• _EXERCISE MATERIAL_

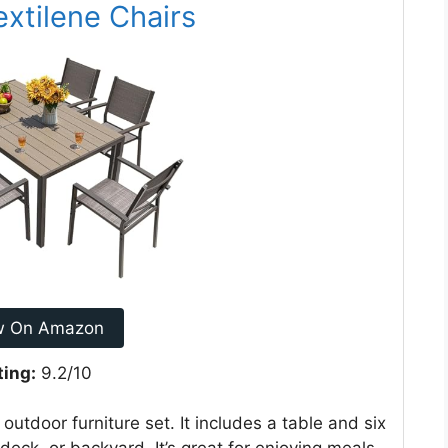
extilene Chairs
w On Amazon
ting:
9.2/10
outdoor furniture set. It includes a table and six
==
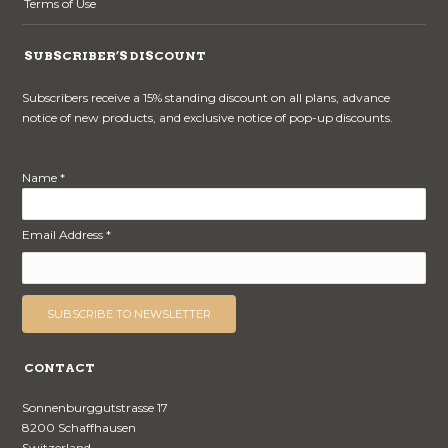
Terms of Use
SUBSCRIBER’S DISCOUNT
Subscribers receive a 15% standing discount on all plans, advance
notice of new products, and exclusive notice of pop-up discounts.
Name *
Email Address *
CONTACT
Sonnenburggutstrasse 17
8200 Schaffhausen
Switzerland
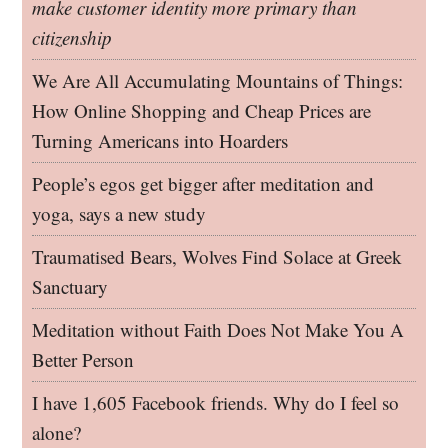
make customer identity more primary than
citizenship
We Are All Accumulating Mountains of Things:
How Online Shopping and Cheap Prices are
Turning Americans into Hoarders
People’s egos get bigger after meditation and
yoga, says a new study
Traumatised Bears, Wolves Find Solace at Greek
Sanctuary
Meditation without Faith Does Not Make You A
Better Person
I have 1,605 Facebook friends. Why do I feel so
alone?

• _WHAT THE EXERCISE ASKS_
Produce only the lines from the line containing "w On Amazon" through the line containing "outdoor furniture set.", inclusive of both, exactly as they stand in the entries above.

• _YOUR SOLUTION_
w On Amazon
ting:
9.2/10
outdoor furniture set. It includes a table and six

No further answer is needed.